Challenge Rules With a Simple 1-2-3 Approach
It’s budgeting season, which means as a parent volunteer I am spending more time than usual at in budget meetings. The goal is pretty straight forward - plan a budget for the 2018-2019 school year that aligns with our school’s charter and is responsive to the needs to of our students. We’ve had an incredible fundraising year, so you’d think these meetings would be fun and full of possibilities. Sadly, the meetings seem to be filled with what we can’t do, bureaucratic red tape, union rules and time constraints. Quite honestly, they are some of the most frustrating meetings I have ever attended and I know I am not alone in experiencing this. In fact the majority of our k-12 educational organizations are strongly bound by rules and traditions. Instead of approaching new ideas with a “yes, and” attitude, it is not uncommon to hear all of the “yeah, butts” first. I wonder how many times new ideas are shut down without a lot of dialogue because people see that the new idea might violate a rule, routine or tradition.
For most of us, the rituals and routines of schools have become well-established habits. We don’t even question them anymore or have any expectations that school should operate any differently than it is - especially when we are talking about making changes to a system that so many of us are products of. But what if all of these rituals, routines and rules are actually get in our way? What if they are getting in the way of learning for students? What if they are getting in the way of our teachers who are trying to innovate? Shouldn’t we do something to change them?

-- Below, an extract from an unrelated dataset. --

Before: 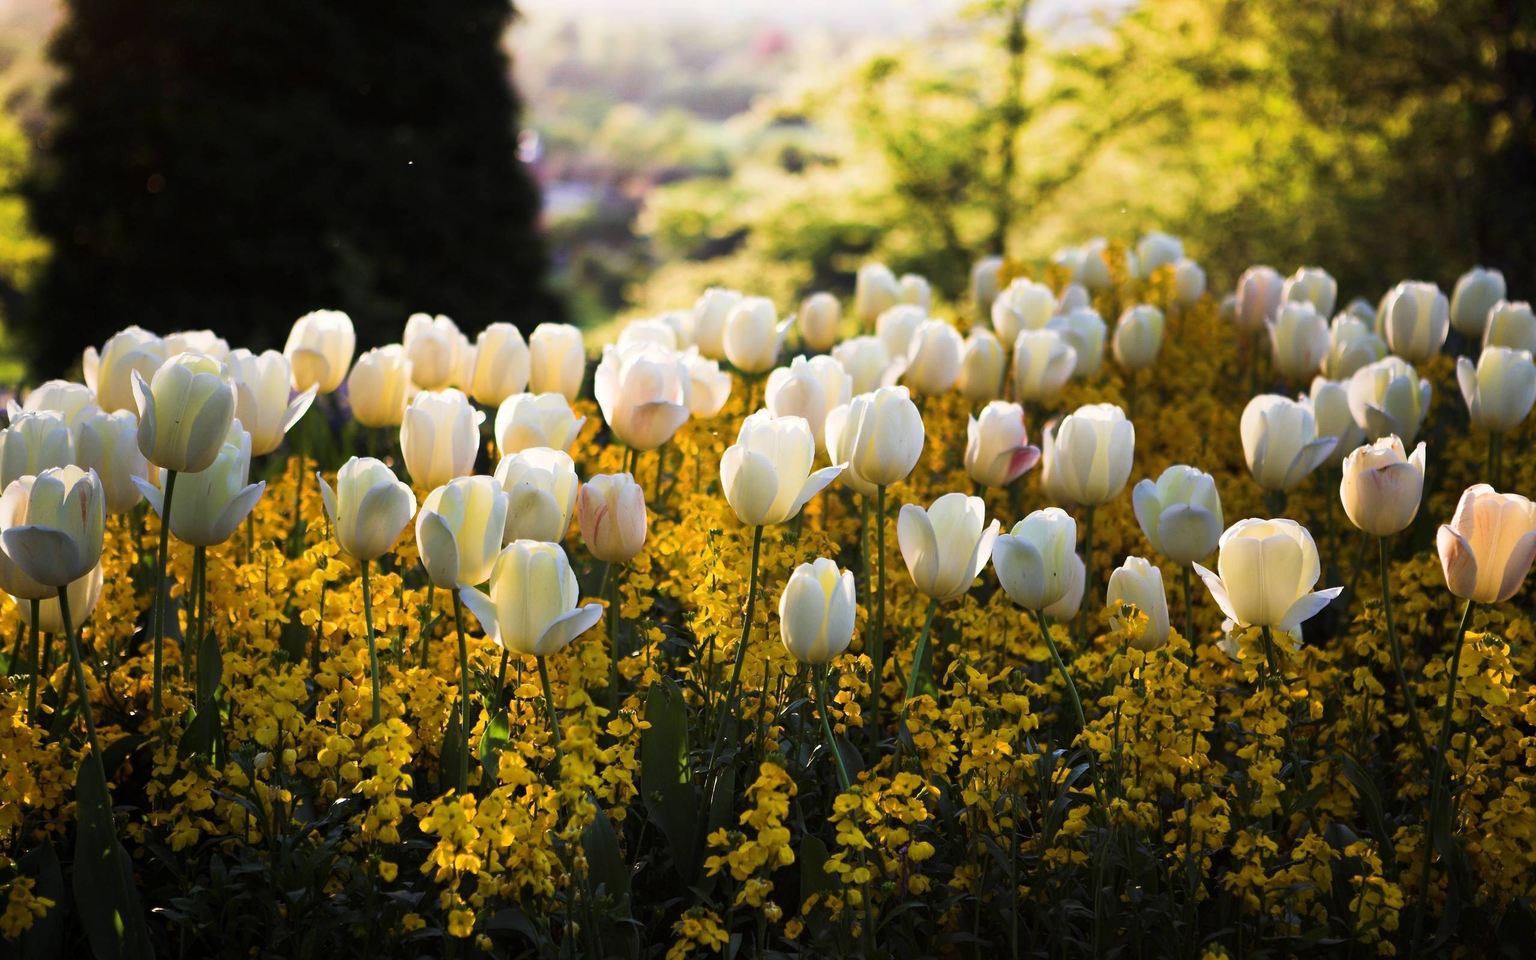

Let’s all channel our inner rule-breaker and see if it helps us make progress. Go ahead... break a rule! We don’t encourage rule breaking lightly, but what if you took the time to look at the obstacles in your way and challenge them. They might not even be that big of an obstacle in the first place. In fact, what is the simplest thing you can reimagine that will have the most profound impact? Is there something small, a practice or a rule that has bothered you at your school? If so, investigate it using a simple one-two-three approach:
Identify one simple rule or practice getting in your way,
Ask why the rule or practice exists, and
Modify the rule or practice to make a big impact.
Here’s an example of a teacher who had great success breaking a rule. Ashley Auspelmyer, the lead teacher of Studio D, a school within a school at Westwood High School, ran into a challenge with the established hall pass rule. Not uncommon, Westwood has a rule that states any student out of class must be in possession of a hall pass and each classroom is only given one or two hall passes to pass out at any one time. Yet, as an interdisciplinary school, the expectation for Studio D is that students are not limited to a classroom setting; they are out and about talking to people as a part of their learning. How could Studio D support this type of learning, with only one hall pass for 116 students? After identifying the rule that was getting in the way of learning, Ashley printed 116 hall passes, one for every student in Studio D. In the future, Ashley hopes that this modification of the “hall pass rule” will lead to a culture change across the entire school, one that says we can trust our students to do the right thing. A bathroom hall pass rule seems like a small thing, yet it was a huge barrier to the type of learning experience they were trying to create.
What rule, practice or tradition will you question? I know the next time I attend a school budget meeting, I am going to actively work to turn any “yeah, butts” into a “yes, and…” by having examples of other schools who have found a way around the constraint in question. I’d love to hear about your experiences. What rules, practices or traditions are getting in your way?